Develop remediation activities and processes to address issues requiring more than patches. Those activities might include:

  • Updating asset network locations
  • Decommissioning assets
  • Uninstalling/disabling/upgrading services or software
  • Modifying configurations

Set clear expectations for each team with agreements—like an internal equivalent of SLAs—so everyone works cooperatively and efficiently toward a common goal of protecting an organization’s assets.
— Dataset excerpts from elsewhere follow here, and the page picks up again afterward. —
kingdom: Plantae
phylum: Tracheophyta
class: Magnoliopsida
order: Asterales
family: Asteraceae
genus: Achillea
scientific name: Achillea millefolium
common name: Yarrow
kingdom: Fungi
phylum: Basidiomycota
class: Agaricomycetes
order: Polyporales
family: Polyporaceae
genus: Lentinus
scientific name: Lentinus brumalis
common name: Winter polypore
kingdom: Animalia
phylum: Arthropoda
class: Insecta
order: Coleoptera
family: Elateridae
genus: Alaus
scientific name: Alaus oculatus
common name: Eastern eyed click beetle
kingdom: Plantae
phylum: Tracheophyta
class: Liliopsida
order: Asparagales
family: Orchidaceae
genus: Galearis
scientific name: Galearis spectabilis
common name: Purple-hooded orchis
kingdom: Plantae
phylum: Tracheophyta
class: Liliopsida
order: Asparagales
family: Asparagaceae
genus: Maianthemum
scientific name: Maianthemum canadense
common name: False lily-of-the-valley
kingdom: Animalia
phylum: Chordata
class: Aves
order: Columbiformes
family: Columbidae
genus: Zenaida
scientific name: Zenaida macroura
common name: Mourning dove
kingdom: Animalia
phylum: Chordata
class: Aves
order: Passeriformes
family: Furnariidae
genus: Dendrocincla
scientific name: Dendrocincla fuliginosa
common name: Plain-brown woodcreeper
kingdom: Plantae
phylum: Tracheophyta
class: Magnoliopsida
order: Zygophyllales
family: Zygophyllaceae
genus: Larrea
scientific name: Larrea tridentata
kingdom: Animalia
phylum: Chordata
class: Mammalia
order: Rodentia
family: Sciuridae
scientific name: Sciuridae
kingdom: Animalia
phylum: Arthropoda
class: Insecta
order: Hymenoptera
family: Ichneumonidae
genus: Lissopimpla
Establish a disaster -recovery process. Whether it’s included as part of the VM program or the VM program is folded into the disaster recovery plans, companies without a formal process to handle a disaster—natural or man-made—affecting technical assets, leave themselves open to financial and reputational risk.

Final thoughts

Schorr builds a strong case for implementing a holistic VM program. He concluded with this observation: “Innovative product development and a robust approach help companies prioritize security, which in turn allows the development of a VM program that will be taken seriously.”